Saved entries

►

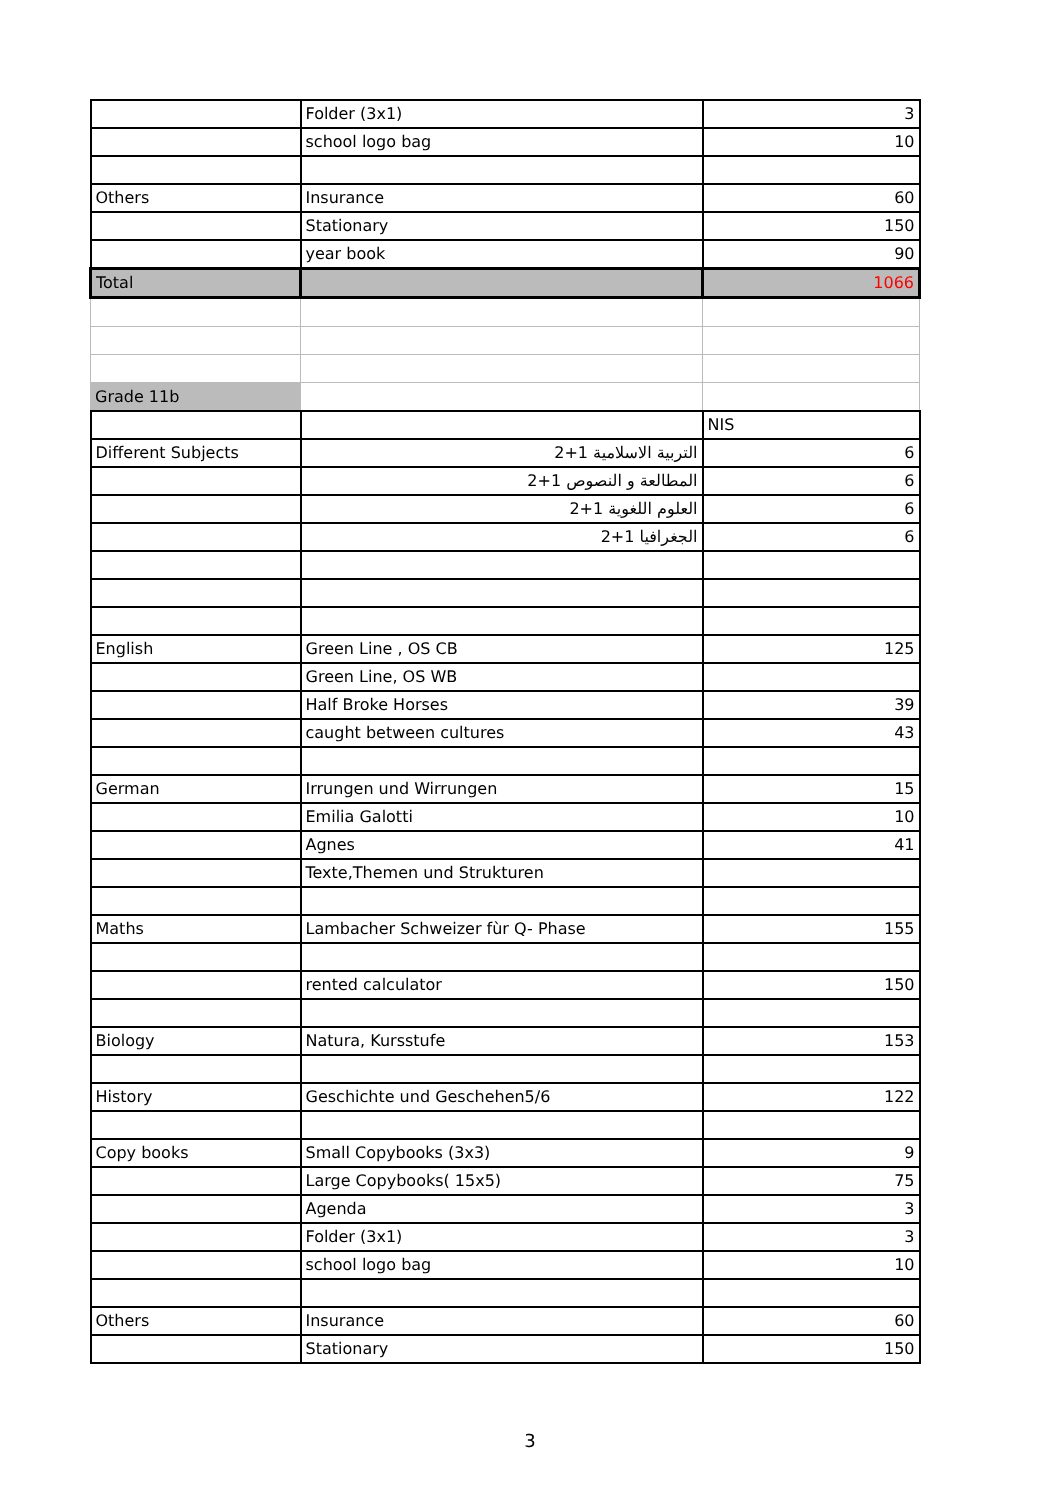| | Folder (3x1) | 3 |
| | school logo bag | 10 |
| Others | Insurance | 60 |
| | Stationary | 150 |
| | year book | 90 |
| Total | | 1066 |
| Grade 11b | | |
| | | NIS |
| Different Subjects | التربية الاسلامية 1+2 | 6 |
| | المطالعة و النصوص 1+2 | 6 |
| | العلوم اللغوية 1+2 | 6 |
| | الجغرافيا 1+2 | 6 |
| English | Green Line , OS CB | 125 |
| | Green Line, OS WB | |
| | Half Broke Horses | 39 |
| | caught between cultures | 43 |
| German | Irrungen und Wirrungen | 15 |
| | Emilia Galotti | 10 |
| | Agnes | 41 |
| | Texte,Themen und Strukturen | |
| Maths | Lambacher Schweizer fùr Q- Phase | 155 |
| | rented calculator | 150 |
| Biology | Natura, Kursstufe | 153 |
| History | Geschichte und Geschehen5/6 | 122 |
| Copy books | Small Copybooks (3x3) | 9 |
| | Large Copybooks( 15x5) | 75 |
| | Agenda | 3 |
| | Folder (3x1) | 3 |
| | school logo bag | 10 |
| Others | Insurance | 60 |
| | Stationary | 150 |
3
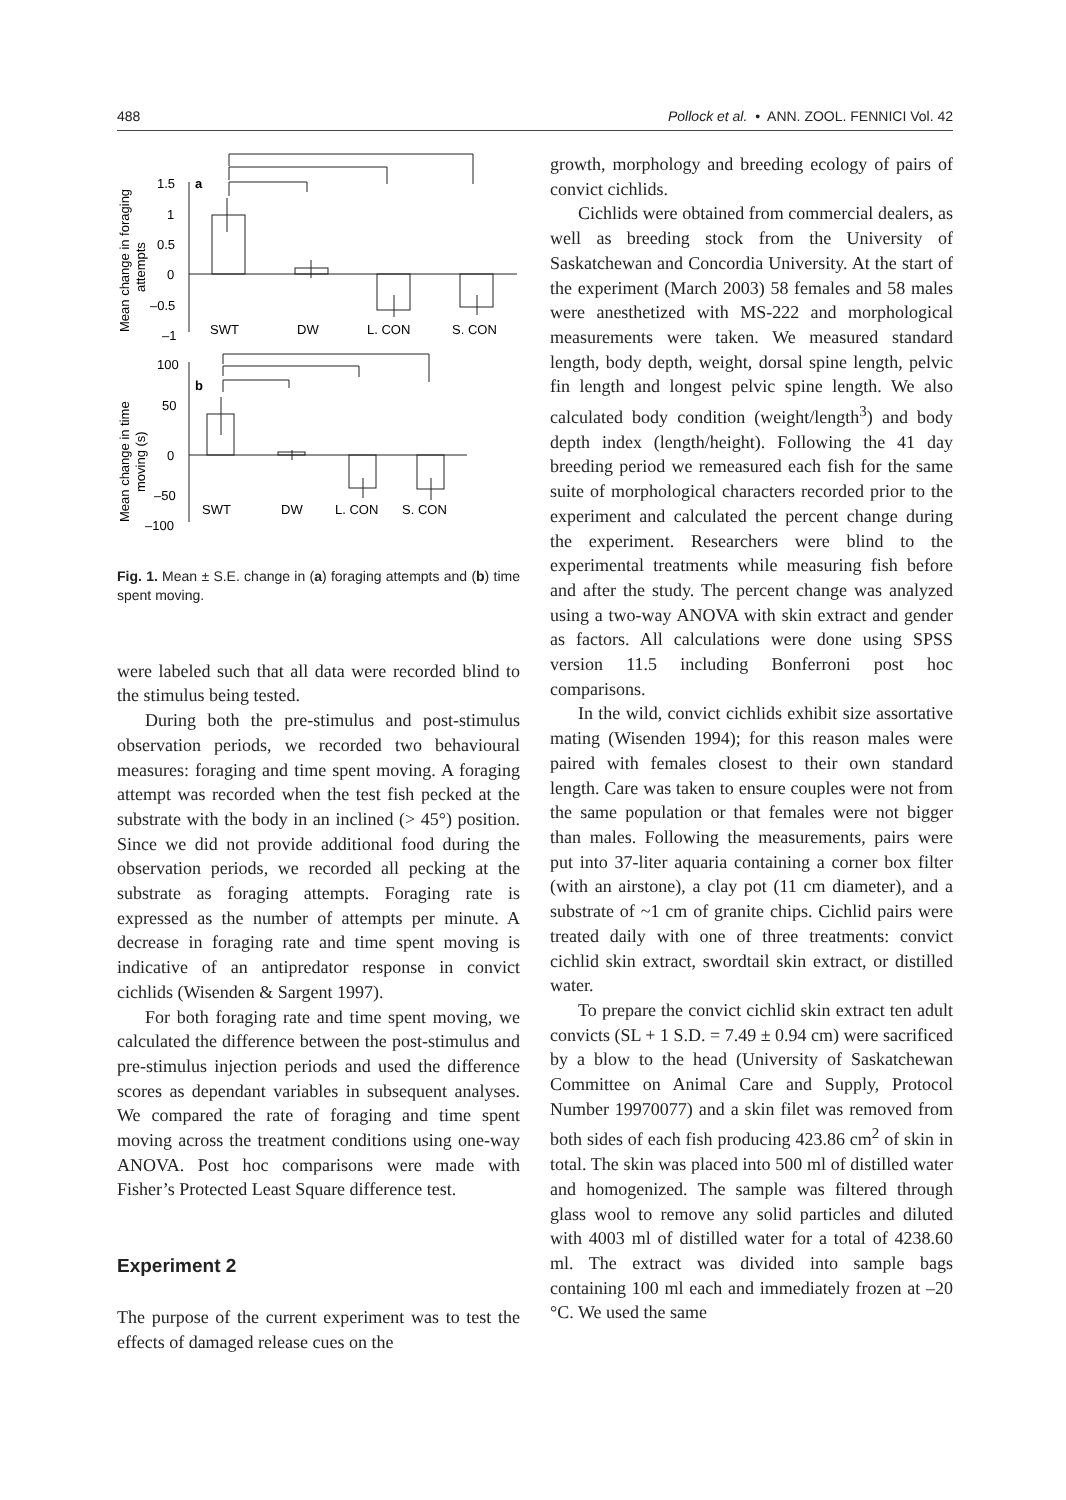488 Pollock et al. • ANN. ZOOL. FENNICI Vol. 42
1.5
1
0.5
0
–0.5
–1
a
SWT
DW
L. CON
S. CON
100
50
0
–50
–100
b
SWT
DW
L. CON
S. CON
Mean change in foraging
attempts
Mean change in time
moving (s)
Fig. 1. Mean ± S.E. change in (a) foraging attempts and (b) time spent moving.
were labeled such that all data were recorded blind to the stimulus being tested.
During both the pre-stimulus and post-stimulus observation periods, we recorded two behavioural measures: foraging and time spent moving. A foraging attempt was recorded when the test fish pecked at the substrate with the body in an inclined (> 45°) position. Since we did not provide additional food during the observation periods, we recorded all pecking at the substrate as foraging attempts. Foraging rate is expressed as the number of attempts per minute. A decrease in foraging rate and time spent moving is indicative of an antipredator response in convict cichlids (Wisenden & Sargent 1997).
For both foraging rate and time spent moving, we calculated the difference between the post-stimulus and pre-stimulus injection periods and used the difference scores as dependant variables in subsequent analyses. We compared the rate of foraging and time spent moving across the treatment conditions using one-way ANOVA. Post hoc comparisons were made with Fisher’s Protected Least Square difference test.
Experiment 2
The purpose of the current experiment was to test the effects of damaged release cues on the
growth, morphology and breeding ecology of pairs of convict cichlids.
Cichlids were obtained from commercial dealers, as well as breeding stock from the University of Saskatchewan and Concordia University. At the start of the experiment (March 2003) 58 females and 58 males were anesthetized with MS-222 and morphological measurements were taken. We measured standard length, body depth, weight, dorsal spine length, pelvic fin length and longest pelvic spine length. We also calculated body condition (weight/length<sup>3</sup>) and body depth index (length/height). Following the 41 day breeding period we remeasured each fish for the same suite of morphological characters recorded prior to the experiment and calculated the percent change during the experiment. Researchers were blind to the experimental treatments while measuring fish before and after the study. The percent change was analyzed using a two-way ANOVA with skin extract and gender as factors. All calculations were done using SPSS version 11.5 including Bonferroni post hoc comparisons.
In the wild, convict cichlids exhibit size assortative mating (Wisenden 1994); for this reason males were paired with females closest to their own standard length. Care was taken to ensure couples were not from the same population or that females were not bigger than males. Following the measurements, pairs were put into 37-liter aquaria containing a corner box filter (with an airstone), a clay pot (11 cm diameter), and a substrate of ~1 cm of granite chips. Cichlid pairs were treated daily with one of three treatments: convict cichlid skin extract, swordtail skin extract, or distilled water.
To prepare the convict cichlid skin extract ten adult convicts (SL + 1 S.D. = 7.49 ± 0.94 cm) were sacrificed by a blow to the head (University of Saskatchewan Committee on Animal Care and Supply, Protocol Number 19970077) and a skin filet was removed from both sides of each fish producing 423.86 cm<sup>2</sup> of skin in total. The skin was placed into 500 ml of distilled water and homogenized. The sample was filtered through glass wool to remove any solid particles and diluted with 4003 ml of distilled water for a total of 4238.60 ml. The extract was divided into sample bags containing 100 ml each and immediately frozen at –20 °C. We used the same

◄

§ Required work
In the entries above, find the line that contains "OS CB | 125 |" and the line that contains "During both the". Reproduce exactly those two lines and every line between them, but not the pictures.

§ Your solution
| English | Green Line , OS CB | 125 |
| | Green Line, OS WB | |
| | Half Broke Horses | 39 |
| | caught between cultures | 43 |
| German | Irrungen und Wirrungen | 15 |
| | Emilia Galotti | 10 |
| | Agnes | 41 |
| | Texte,Themen und Strukturen | |
| Maths | Lambacher Schweizer fùr Q- Phase | 155 |
| | rented calculator | 150 |
| Biology | Natura, Kursstufe | 153 |
| History | Geschichte und Geschehen5/6 | 122 |
| Copy books | Small Copybooks (3x3) | 9 |
| | Large Copybooks( 15x5) | 75 |
| | Agenda | 3 |
| | Folder (3x1) | 3 |
| | school logo bag | 10 |
| Others | Insurance | 60 |
| | Stationary | 150 |
3
488 Pollock et al. • ANN. ZOOL. FENNICI Vol. 42
1.5
1
0.5
0
–0.5
–1
a
SWT
DW
L. CON
S. CON
100
50
0
–50
–100
b
SWT
DW
L. CON
S. CON
Mean change in foraging
attempts
Mean change in time
moving (s)
Fig. 1. Mean ± S.E. change in (a) foraging attempts and (b) time spent moving.
were labeled such that all data were recorded blind to the stimulus being tested.
During both the pre-stimulus and post-stimulus observation periods, we recorded two behavioural measures: foraging and time spent moving. A foraging attempt was recorded when the test fish pecked at the substrate with the body in an inclined (> 45°) position. Since we did not provide additional food during the observation periods, we recorded all pecking at the substrate as foraging attempts. Foraging rate is expressed as the number of attempts per minute. A decrease in foraging rate and time spent moving is indicative of an antipredator response in convict cichlids (Wisenden & Sargent 1997).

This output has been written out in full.